Em meio a tantas demandas, é difícil parar pra refletir sobre as próprias emoções, pra se analisar e se perceber. Não temos tempo para cuidar de nós, precisamos dar conta das centenas de atividades que surgem. Parece que ficar sozinho e ter tempo pra si é um crime. Sentimos culpa, tédio, angústia, não sabemos como lidar. É que vestimos a camisa do capitalismo e incorporamos a ideia de que precisamos ser produtivos o tempo todo. Nessa loucura de produzir em tempo integral, cuidar do corpo muitas vezes soa como futilidade e cuidar da mente é considerado frescura, quando na verdade deveriam ser prioridades.

Ficamos tão presos na nossa própria rotina corrida que também não percebemos os outros ao nosso redor, entrando, portanto, num modo de isolamento. Assim, acabamos muitas vezes por restringir os nossos relacionamentos interpessoais aos contatos das redes sociais, um lugar onde todo mundo é feliz e curte a vida como ninguém. Como perceber que as coisas não vão bem com o outro se no Instagram as fotos mostram sorrisos, viagens e declarações? Como perceber que as coisas não vão bem comigo se eu sou tão popular nas redes, as pessoas me elogiam e acham que minha vida é legal? Então vamos adoecendo aos poucos e, sem perceber, estamos fugindo de nós mesmos.

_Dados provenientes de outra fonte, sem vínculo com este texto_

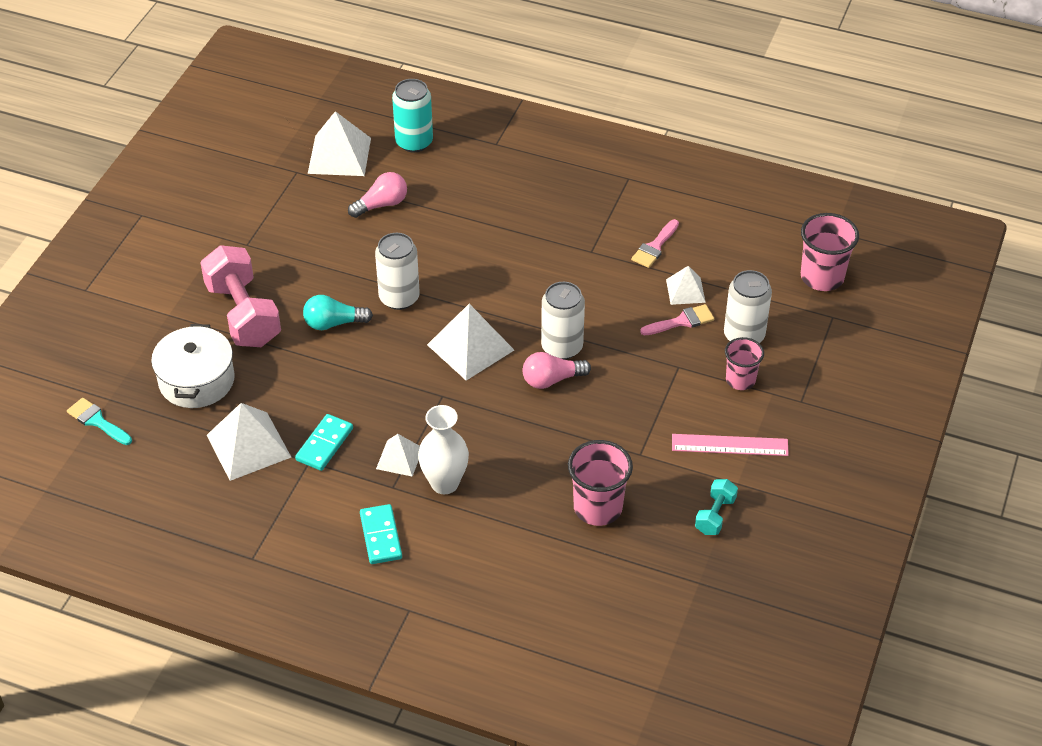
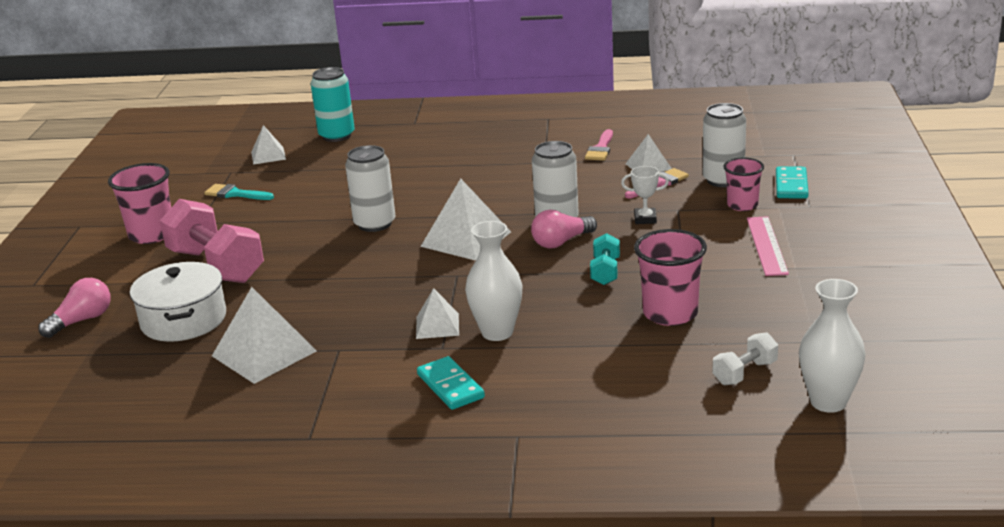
camera: 15 degrees left, 20 degrees down
(97, 421) = (78, 373): turquoise brush -> turquoise brush (235, 194)
(324, 444) = (349, 334): turquoise domino -> turquoise domino (791, 185)
(333, 323) = (315, 252): turquoise light bulb -> none
(339, 155) = (268, 155): white pyramid -> white pyramid, size x0.58
(381, 204) = (325, 174): pink light bulb -> pink light bulb (82, 320)
(620, 600) = (744, 373): none -> white dumbbell
(642, 371) = (645, 219): none -> white trophy
(667, 656) = (828, 402): none -> white vase
(715, 515) = (792, 292): turquoise dumbbell -> turquoise dumbbell (605, 272)
(729, 445) = (767, 245): pink ruler -> pink ruler turned 75 degrees counterclockwise
(822, 277) = (763, 136): pink cup -> pink cup (152, 235)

Aí quando vem um acontecimento que nos tira dessa correria e nos obriga a parar, nos damos conta de que tem algo que não vai muito bem. As emoções, sempre deixadas pra depois, um dia emergem como um tsunami. Encarar esse tsunami num momento de crise mundial, com as pessoas amedrontadas, se torna ainda mais difícil do que já é.

Vivemos debaixo de um sistema capitalista que nos adoece, que nos obriga a viver de forma pré-formatada e muitas vezes não conseguimos fugir muito disso. Mas também não precisamos nos entregar. Acho que investir nos relacionamentos interpessoais, buscar estar mais perto, conversar pessoalmente, abraçar, oferecer ajuda, investir num tempo pra si (meditando, lendo, fazendo alguma atividade física ou algo de que você goste) são coisas que nos fortalecem como seres humanos e nos fazem lembrar que somos gente, não máquinas. São formas de resistir e dizer que não aceitamos o modelo de vida imposto, no qual temos que dedicar a maior parte do nosso tempo ao trabalho. Acrescento ainda que investir na espiritualidade e no relacionamento com Deus também é fundamental para que tenhamos força num momento de crise. Deus, família e bons amigos nos fornecem uma base firme para que possamos enfrentar as adversidades sem achar que estamos sozinhos. Que essa quarentena nos ajude a repensar o modo como vivemos. Que possamos enxergar que resistir a um sistema perverso e não obedecer à risca às suas imposições pode ser uma questão de vida ou morte, de saúde ou doença.



 

 

***Se você está sofrendo agora e precisa de ajuda imediata, acesse o site A Chave da Questão. Lá tem profissionais disponíveis para dar aconselhamento terapêutico e ajudar num momento de crise. Além dele, várias igrejas estão oferecendo atendimento virtual para pessoas angustiadas com este momento que vivemos. Procure uma na sua cidade e busque ajuda de uma liderança espiritual. Mas não se esqueça: religião não substitui tratamento psicológico. Assim que puder, procure ajuda de um profissional. Juntas, a psicologia e a fé e podem te ajudar a superar os transtornos da mente e as angústias da alma.